Walter Fink

Kommentar

Walter Fink

Ohne Vorsatz geht es nicht

Kultur / 03.01.2014 • 20:29 Uhr

Das mit den Vorsätzen ist ein Problem: Sie halten nicht. Zumindest in den meisten Fällen nicht. Warum sollten sie auch? Nur weil gerade ein Jahr zu Ende geht, ein anderes anfängt, ändert sich noch nichts. Der eine Tag ist wie der andere, das eine Jahr wie das andere. Unsere Pläne funk­tionieren unterm Jahr genau so wenig wie am Anfang oder Ende eines Jahres. Das hat schon Bertolt Brecht in seiner „Ballade von der Unzulänglichkeit des Menschen“ erkannt: „Ja, mach nur einen Plan, sei nur ein großes Licht. Und mach dann noch ’nen zweiten Plan. Gehn tun sie beide nicht.“ Nicht nur weil ich ein großer Verehrer von Brecht bin, neige ich dazu, seine Meinung zu teilen. Ich meine das auch aus eigener, zum Teil schmerzhafter Erfahrung.

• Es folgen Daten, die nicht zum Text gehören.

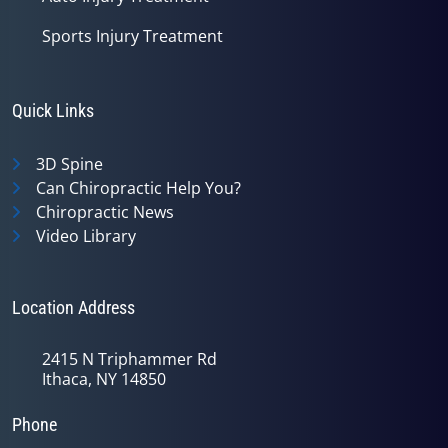
Sports Injury Treatment
Quick Links
3D Spine
Can Chiropractic Help You?
Chiropractic News
Video Library
Location Address
2415 N Triphammer Rd
Ithaca, NY 14850
Phone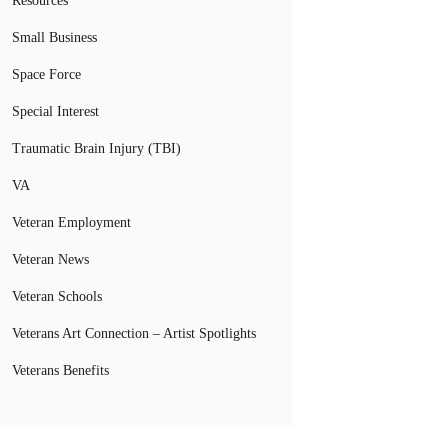
Resources
Small Business
Space Force
Special Interest
Traumatic Brain Injury (TBI)
VA
Veteran Employment
Veteran News
Veteran Schools
Veterans Art Connection – Artist Spotlights
Veterans Benefits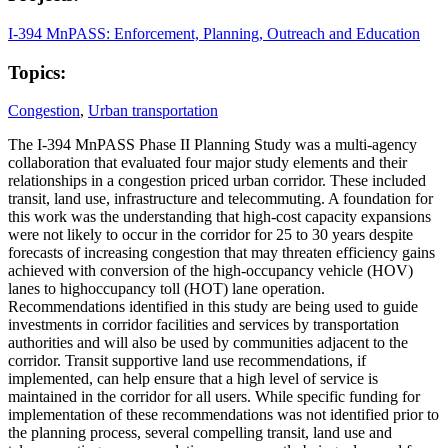
I-394 MnPASS: Enforcement, Planning, Outreach and Education
Topics:
Congestion
,
Urban transportation
The I-394 MnPASS Phase II Planning Study was a multi-agency
collaboration that evaluated four major study elements and their
relationships in a congestion priced urban corridor. These included
transit, land use, infrastructure and telecommuting. A foundation for
this work was the understanding that high-cost capacity expansions
were not likely to occur in the corridor for 25 to 30 years despite
forecasts of increasing congestion that may threaten efficiency gains
achieved with conversion of the high-occupancy vehicle (HOV)
lanes to highoccupancy toll (HOT) lane operation.
Recommendations identified in this study are being used to guide
investments in corridor facilities and services by transportation
authorities and will also be used by communities adjacent to the
corridor. Transit supportive land use recommendations, if
implemented, can help ensure that a high level of service is
maintained in the corridor for all users. While specific funding for
implementation of these recommendations was not identified prior to
the planning process, several compelling transit, land use and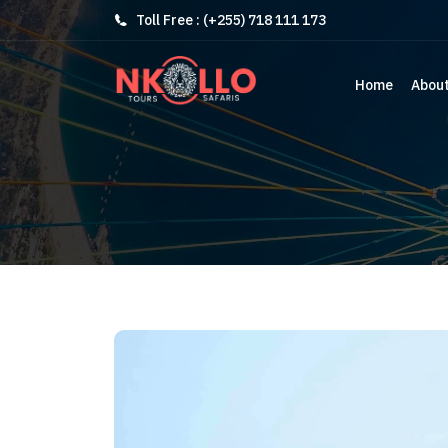
Toll Free : (+255) 718 111 173
Home
Abou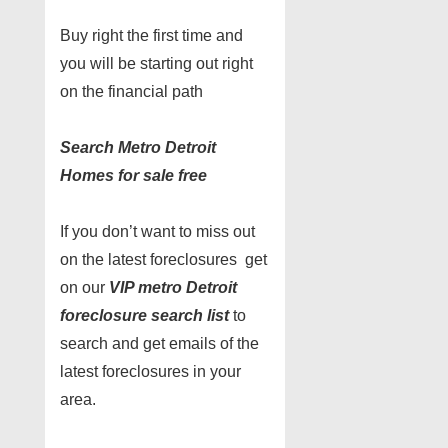
Buy right the first time and
you will be starting out right
on the financial path
Search Metro Detroit
Homes for sale free
If you don’t want to miss out
on the latest foreclosures get
on our
VIP metro Detroit
foreclosure search list
to
search and get emails of the
latest foreclosures in your
area.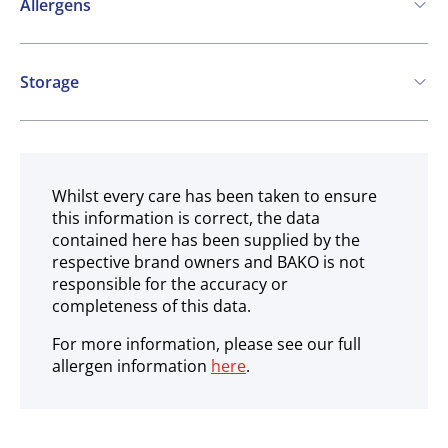
Allergens
Contains:
Storage
Cereals containing Gluten
Celery
Frozen
Whilst every care has been taken to ensure
this information is correct, the data
contained here has been supplied by the
respective brand owners and BAKO is not
responsible for the accuracy or
completeness of this data.
For more information, please see our full
allergen information
here
.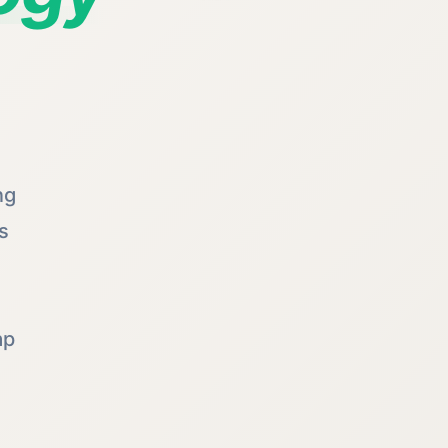
ng
s
ap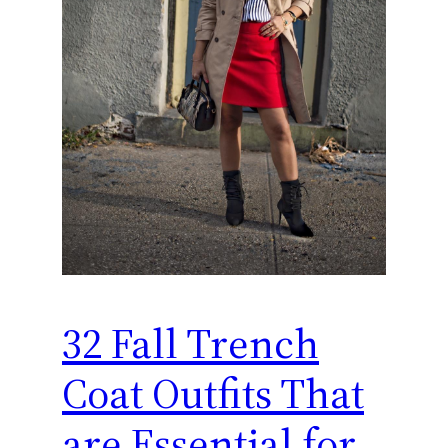
32 Fall Trench
Coat Outfits That
are Essential for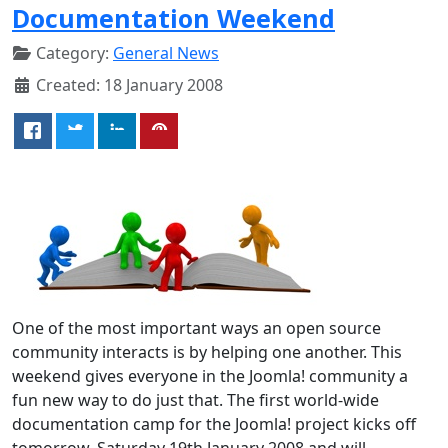
Documentation Weekend
Category:
General News
Created: 18 January 2008
One of the most important ways an open source
community interacts is by helping one another. This
weekend gives everyone in the Joomla! community a
fun new way to do just that. The first world-wide
documentation camp for the Joomla! project kicks off
tomorrow, Saturday 19th January 2008 and will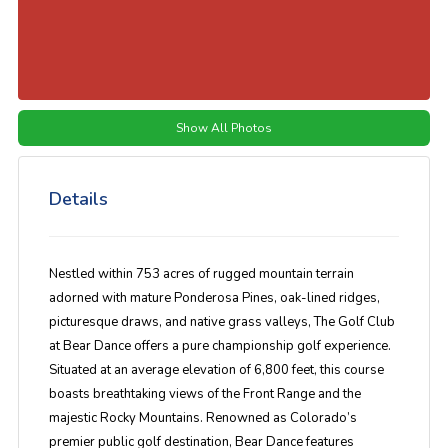
Show All Photos
Details
Nestled within 753 acres of rugged mountain terrain
adorned with mature Ponderosa Pines, oak-lined ridges,
picturesque draws, and native grass valleys, The Golf Club
at Bear Dance offers a pure championship golf experience.
Situated at an average elevation of 6,800 feet, this course
boasts breathtaking views of the Front Range and the
majestic Rocky Mountains. Renowned as Colorado’s
premier public golf destination, Bear Dance features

Wie oft hatte ich mir, natürlich zum Jahreswechsel, die verschiedensten Dinge vorgenommen! Natürlich und vor allem: nicht mehr zu rauchen. Jahre, Jahrzehnte war das alljährlich ein Thema. Aber eigentlich wollte ich gar nicht aufhören. Zu gut waren die Zigaretten. Bis es irgendwann einfach genug war – ungefähr in der Mitte des Jahres und ganz ohne Vorsatz glühte die letzte Zigarette. Vielleicht aus Erkenntnis. Ähnlich erfolglos blieben andere Vorsätze: Sich ein wenig zurücknehmen, nicht immer glauben, dass man selbst am wichtigsten ist; weniger ausgehen, die Zeit sinnvoller für gute Lektüre oder allgemeine Studien zu nützen; mehr dem Alkohol entsagen, weil man unter seinem Einfluss nur glaubt, besonders intelligent zu sein; schließlich noch der grundsätzliche Vorsatz, ganz einfach ein besserer Mensch, wertvoller für die Gesellschaft zu werden. Weniges davon hat gehalten, das meiste hat sich schlicht mit dem Älter- und Ruhigerwerden eingestellt. Oder auch nur deshalb, weil der Körper die Exzesse im Laufe der Jahre immer weniger verziehen hat.

Also habe ich mir vorgenommen, die Vorsätze bleiben zu lassen. Aber wie geht das? Schließlich ist ja der Vorsatz, keinen Vorsatz mehr zu fassen, auch schon ein Vorsatz. Anders gesagt: Man entkommt dem Vorsatz zur Jahreswende nicht. Nicht dem guten, nicht dem schlechten, und auch nicht damit, sich nichts mehr vorzunehmen. Aber immerhin: Wenn ich den Vorsatz, keinen Vorsatz mehr zu fassen, breche, dann könnte sich möglicherweise ein guter Vorsatz einstellen. Ein wirklich guter.